Much less noticeable and expected was what happened to the fields of biomedical research non-related to COVID-19. In this case, the authors observed a very significant reduction in publications, with medical terms not related to COVID appearing less and less frequently in the scientific literature. For the least related group, decreases in the number of publications was between 10 percent and 13 percent, and the drop in the impact factor weighted output reached almost 20 percent. The number of clinical trial publications in the least related group dropped by a staggering 24 percent. At the same time, publications on clinical trials for COVID-19-related MeSH increased by a factor of 2.1 Another effect emerged from the analysis: grants assigned in the pre-COVID era, already mentioned in 2018, were diverted to support COVID-19 related research, as it emerges from the number of publications linked to those grants.
This phenomenon, already shown by other studies, has been called “COVIDisation” of academic research.
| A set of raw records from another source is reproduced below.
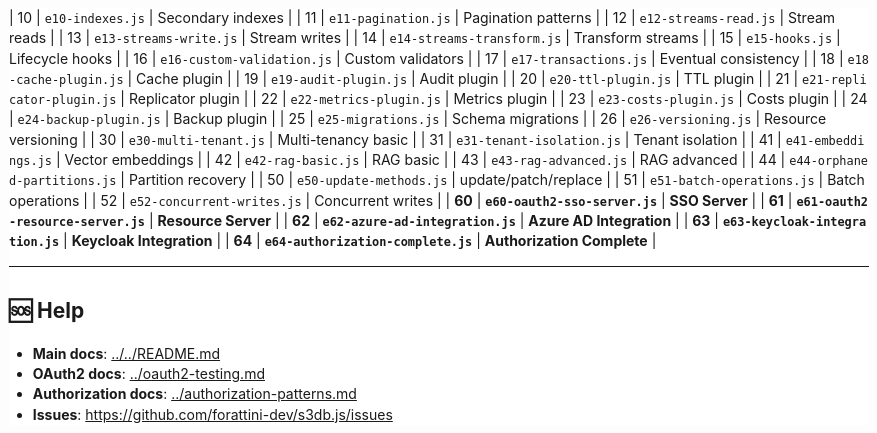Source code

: | 10 | `e10-indexes.js` | Secondary indexes |
| 11 | `e11-pagination.js` | Pagination patterns |
| 12 | `e12-streams-read.js` | Stream reads |
| 13 | `e13-streams-write.js` | Stream writes |
| 14 | `e14-streams-transform.js` | Transform streams |
| 15 | `e15-hooks.js` | Lifecycle hooks |
| 16 | `e16-custom-validation.js` | Custom validators |
| 17 | `e17-transactions.js` | Eventual consistency |
| 18 | `e18-cache-plugin.js` | Cache plugin |
| 19 | `e19-audit-plugin.js` | Audit plugin |
| 20 | `e20-ttl-plugin.js` | TTL plugin |
| 21 | `e21-replicator-plugin.js` | Replicator plugin |
| 22 | `e22-metrics-plugin.js` | Metrics plugin |
| 23 | `e23-costs-plugin.js` | Costs plugin |
| 24 | `e24-backup-plugin.js` | Backup plugin |
| 25 | `e25-migrations.js` | Schema migrations |
| 26 | `e26-versioning.js` | Resource versioning |
| 30 | `e30-multi-tenant.js` | Multi-tenancy basic |
| 31 | `e31-tenant-isolation.js` | Tenant isolation |
| 41 | `e41-embeddings.js` | Vector embeddings |
| 42 | `e42-rag-basic.js` | RAG basic |
| 43 | `e43-rag-advanced.js` | RAG advanced |
| 44 | `e44-orphaned-partitions.js` | Partition recovery |
| 50 | `e50-update-methods.js` | update/patch/replace |
| 51 | `e51-batch-operations.js` | Batch operations |
| 52 | `e52-concurrent-writes.js` | Concurrent writes |
| **60** | **`e60-oauth2-sso-server.js`** | **SSO Server** |
| **61** | **`e61-oauth2-resource-server.js`** | **Resource Server** |
| **62** | **`e62-azure-ad-integration.js`** | **Azure AD Integration** |
| **63** | **`e63-keycloak-integration.js`** | **Keycloak Integration** |
| **64** | **`e64-authorization-complete.js`** | **Authorization Complete** |

---

## 🆘 Help

- **Main docs**: [../../README.md](../../README.md)
- **OAuth2 docs**: [../oauth2-testing.md](../oauth2-testing.md)
- **Authorization docs**: [../authorization-patterns.md](../authorization-patterns.md)
- **Issues**: https://github.com/forattini-dev/s3db.js/issues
The IMT School analysis reveals the magnitude and proportions of this shift. “The overall picture that emerges is that there has been a profound realignment of priorities and research efforts, with the entire medicine focused on COVID-19,” says Riccaboni. “While this effort and the mobilization of the scientific community brought us vaccines, this shift in fact also displaced biomedical research in the fields not related to COVID-19, bringing other undesired consequences.” The phenomenon addressed in the study adds up to other relevant changes induced by the pandemic in the scientific research, such as the record number of studies suspended, the toll on women and early-career scientists, the questionable quality of methods and data gathered in clinical trials produced through fast-tracks. “It is important to point also these negative consequences, so to avoid for the future that research for diseases other than COVID-19, such as rare diseases, are further neglected,” says Riccaboni.